BOSTON (Reuters) — Herbalife Ltd <HLF.N> on Monday said a new audit yielded no changes to its financial statements, sending its shares up by more than 9 percent and dealing a blow to hedge fund manager William Ackman, who is betting against the stock.

The nutrition and weight loss company said that auditor PricewaterhouseCoopers had completed a review of its financial statements for 2010, 2011, 2012 and 2013 and that it made no significant changes.

Herbalife shares surged 9.4 percent to end regular trading at $74.83, up 127 percent year to date. The stock had been trading about 3 percent higher prior to a trading halt pending announcement of the audit results.

That is bad news for Ackman's $12 billion hedge fund, Pershing Square Capital Management, which has lost a substantial sum by betting that Herbalife's stock price would fall.
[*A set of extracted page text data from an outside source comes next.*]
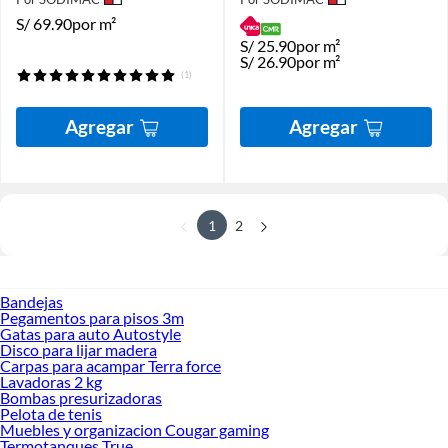
S/
69.90
por m²
S/
25.90
por m²
S/
26.90
por m²
(1)
Agregar
Agregar
1
2
Bandejas
Pegamentos para pisos 3m
Gatas para auto Autostyle
Disco para lijar madera
Carpas para acampar Terra force
Lavadoras 2 kg
Bombas presurizadoras
Pelota de tenis
Muebles y organizacion Cougar gaming
Termotanques True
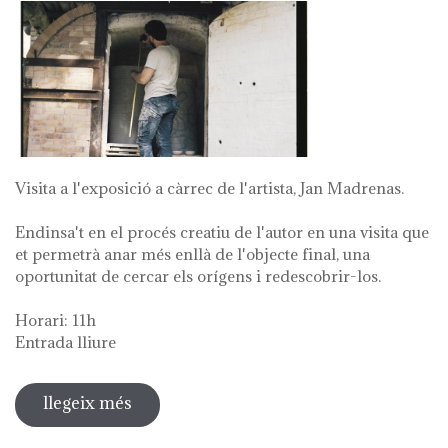
Visita a l'exposició a càrrec de l'artista, Jan Madrenas.
Endinsa't en el procés creatiu de l'autor en una visita que
et permetrà anar més enllà de l'objecte final, una
oportunitat de cercar els orígens i redescobrir-los.
Horari: 11h
Entrada lliure
llegeix més
sobre visita guiada a l'exposició 'anar
a la font'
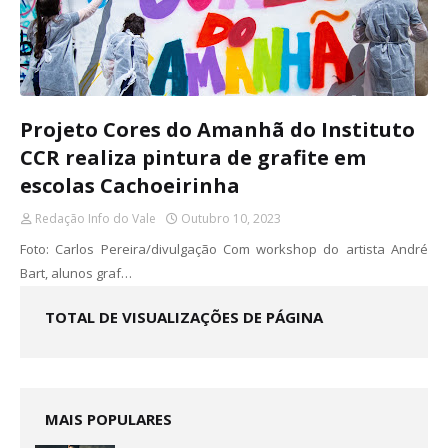
Projeto Cores do Amanhã do Instituto
CCR realiza pintura de grafite em
escolas Cachoeirinha
Redação Info do Vale
Outubro 10, 2023
Foto: Carlos Pereira/divulgação Com workshop do artista André
Bart, alunos graf…
TOTAL DE VISUALIZAÇÕES DE PÁGINA
MAIS POPULARES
Ackman told Bloomberg TV on November 22 that his fund had lost between $400 million and $500 million on Herbalife, the last time he discussed the losses publicly.

Nearly a year ago Ackman surprised Wall Street with his very public claim that Herbalife is a pyramid scheme and would eventually be shut down by regulators.

Herbalife has denied Ackman's allegations and so far no regulator has officially made any statements about Herbalife's business activities.

Undeterred by mounting losses, Ackman last month said that he would pursue his bet "to the end of the earth."

A spokeswoman for the hedge fund said, "It is not the role of Herbalife's auditor to determine if the company is a pyramid scheme." That depends, she said, on whether distributors earn more from recruiting new distributors than from retail sales to consumers who are not distributors.

"The few Herbalife distributors that make money earn the vast majority of their profits from recruiting. Herbalife is a pyramid scheme that will be shut down by regulators," she added.

Ackman's campaign against Herbalife has prompted other high profile investors, including Carl Icahn and Soros Fund Management, to take the opposite side of the trade. On Monday, Icahn told CNBC that he was happy about the completed re-audit and that he thinks the company is undervalued.

Herbalife had to hire PWC as an auditor after a conflict of interest forced KPMG off the account.